Every medium is now having to work harder than ever before to ensure that its audience isn't captured by the latest trick of an opponent, relying on tactics such as market specialisation as in the case of The FT, the shameless sensationalism of some tabloids (note the recent and sensitive coverage of the vicious public row between Jordan and Posh by The Sun - "Posh's breasts aren't real cuz I've seen them out"), or the introduction of an entirely new size of paper, as The Independent did last September (followed by The Times in November).
Gowers doesn't believe however that "everybody is going to go tabloid in a trice", pointing out that whilst "there's a lot of wait-and-see going on [still] only two papers have gone down that route." He assures any in doubt that "We're [The FT] not going to go tabloid." The Independent is, of the two, far more committed to the move, having withdrawn their Saturday broadsheet version entirely in favour of the 'Compact' one. Whilst sales seem to indicate that the move was initially successful, cynics are yet to be convinced that it has rescued The Independent from the financial mire it descended into in part because of the relentless price war The Times and The Daily Telegraph have been waging since the 1980s.
As newspapers battle it out in the marketplace, the pressure on reporters to land the year's biggest scoop is even greater. "The more contentious your story, the better your sourcing has to be, the more sure you have to be," says Gowers. He was so incensed by the "bad journalism" of Andrew Gilligan that following the release of the Hutton Report he wrote a piece under his own name for the first time since becoming editor. "Gilligan had one source that he misquoted and misdescribed... He was then allowed to go on air, unprepared." To Gowers, Gilligan was "a rank amateur" who was "unchecked and working in an unprofessional way". The fact that the BBC then failed to acknowledge their mistake was to him a "betrayal of journalism" and it is his opinion that following Hutton "their reputation has to be repaired."
"The only effective regulation of journalism on a daily basis is within an organisation. There should be an elaborate, well developed and well honed system of editorial checks and balances." Of the British media in general, Gowers cites a number of examples of bad journalism - journalism that is "agenda-driven" and "opinion-distorted" - but believes too that "people are fed up" and that "the tide is turning."

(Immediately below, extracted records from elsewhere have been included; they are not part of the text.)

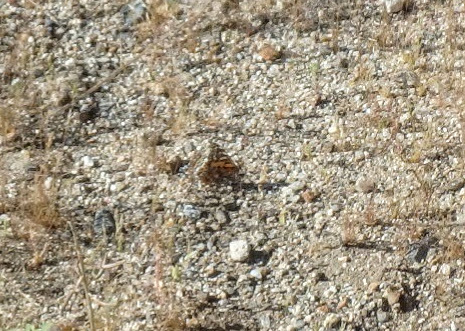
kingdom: Animalia
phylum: Arthropoda
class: Insecta
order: Lepidoptera
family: Nymphalidae
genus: Vanessa
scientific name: Vanessa cardui
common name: Painted lady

With the events of the Hutton Inquiry still fresh in the minds of most, it is perhaps the ideal time for self-appraisal within British journalism with regard to the integrity of its reporting and its obligations towards its readership.
Given that, as Gowers notes, "quality is a factor in the market" and if the public is indeed becoming increasingly dissatisfied, as he claims, the desire for quality may come to be the driving factor in the market over and above the clever tricks of marketing teams and the irresponsible pandering to the public thirst for sensation.